When one introduces non-linear processing (such as in some types of demosaicing, LUTs or curves) things become more complex because of the introduced non-linearities, not because of the perceived fanciness of a space.

They don’t make any difference for the fitting, only for the white balancing. I have found that CAT16 gives lower delta E pretty much all the time. Previously, I thought that Bradford had a slight advantage for daylight (I read it somewhere), but testing it shows that CAT16 is better in all the cases I have tested (daylight, tungsten and shitty CRI LED).

ICC profiles are only a container. The input profiles are always matrices if you do it the standard way, ICC or not.
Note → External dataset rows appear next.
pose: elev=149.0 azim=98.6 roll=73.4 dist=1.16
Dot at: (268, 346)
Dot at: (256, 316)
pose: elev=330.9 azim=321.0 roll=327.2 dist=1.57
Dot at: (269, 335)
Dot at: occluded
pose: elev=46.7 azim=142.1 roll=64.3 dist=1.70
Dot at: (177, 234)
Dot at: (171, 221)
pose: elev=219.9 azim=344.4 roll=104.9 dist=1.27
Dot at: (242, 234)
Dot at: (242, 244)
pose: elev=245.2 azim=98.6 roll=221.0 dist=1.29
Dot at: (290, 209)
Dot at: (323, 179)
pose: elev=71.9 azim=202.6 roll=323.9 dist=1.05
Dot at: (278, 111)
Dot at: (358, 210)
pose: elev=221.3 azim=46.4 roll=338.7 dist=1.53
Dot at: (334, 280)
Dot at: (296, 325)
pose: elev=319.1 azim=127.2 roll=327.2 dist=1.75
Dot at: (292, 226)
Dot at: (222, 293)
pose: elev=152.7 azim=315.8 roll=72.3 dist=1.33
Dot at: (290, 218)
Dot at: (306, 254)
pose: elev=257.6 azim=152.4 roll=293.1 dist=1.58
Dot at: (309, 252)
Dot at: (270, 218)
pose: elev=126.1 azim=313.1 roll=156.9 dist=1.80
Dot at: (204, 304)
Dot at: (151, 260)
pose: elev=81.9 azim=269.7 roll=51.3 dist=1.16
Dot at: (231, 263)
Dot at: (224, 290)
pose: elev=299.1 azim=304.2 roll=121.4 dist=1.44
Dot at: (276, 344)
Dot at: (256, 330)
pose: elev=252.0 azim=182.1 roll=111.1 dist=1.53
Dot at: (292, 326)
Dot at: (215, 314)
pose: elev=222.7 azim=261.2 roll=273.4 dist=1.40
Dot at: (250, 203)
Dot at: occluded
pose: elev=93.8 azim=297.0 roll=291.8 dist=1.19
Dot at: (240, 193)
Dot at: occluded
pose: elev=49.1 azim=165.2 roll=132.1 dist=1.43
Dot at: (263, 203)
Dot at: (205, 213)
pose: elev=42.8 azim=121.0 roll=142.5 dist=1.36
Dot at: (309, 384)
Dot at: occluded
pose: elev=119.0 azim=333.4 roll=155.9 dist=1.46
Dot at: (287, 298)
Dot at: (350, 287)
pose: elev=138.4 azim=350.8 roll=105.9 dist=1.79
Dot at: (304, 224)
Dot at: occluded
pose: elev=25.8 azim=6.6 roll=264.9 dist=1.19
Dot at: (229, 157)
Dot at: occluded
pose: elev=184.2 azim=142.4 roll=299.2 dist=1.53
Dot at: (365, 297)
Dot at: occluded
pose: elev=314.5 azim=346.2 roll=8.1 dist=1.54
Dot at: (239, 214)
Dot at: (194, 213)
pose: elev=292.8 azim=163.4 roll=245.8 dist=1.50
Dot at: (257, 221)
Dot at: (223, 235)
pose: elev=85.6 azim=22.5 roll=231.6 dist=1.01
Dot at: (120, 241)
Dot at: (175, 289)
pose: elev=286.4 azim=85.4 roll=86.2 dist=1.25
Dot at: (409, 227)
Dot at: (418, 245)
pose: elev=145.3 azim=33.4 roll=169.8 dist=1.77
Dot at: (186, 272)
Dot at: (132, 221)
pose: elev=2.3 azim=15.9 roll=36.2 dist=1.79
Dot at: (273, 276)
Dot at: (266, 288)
Then, ICC can be LUT too, but LUT are a double-edged sword (theoritically more accurate than matrices, but also less forgiving to any user mistake during calibration and not exposure-invariant – general advice is to stay away from that).

Calibration module does not replace input profiles, it only complements it. I tried to bypass the input color profile at all, and use only the color calibration module, it gives really weird results. Having a first rough color matching helps the calibration. There are numerical issues at play here, in the solver.

Yes.

The algo is the same, only it is applied in a different space.

Color calibration white balance also adjust the R, G, B coeffs, but in a special RGB space designed just for that.

Yes and no, what you say is too broad. Matrices multiplications are not associative, so the order of application matters. Also, if you perform a least-squares fitting, you will get a better or worse fit depending on how your values are normalized and how your matrix is conditioned, so doing WB before matrix fitting or matrix fitting before WB does not produce the same fitting quality. Plus we are dealing with numeric computations, so roundings errors are to be taken into account, and make things slightly less nice than linear algebra theory.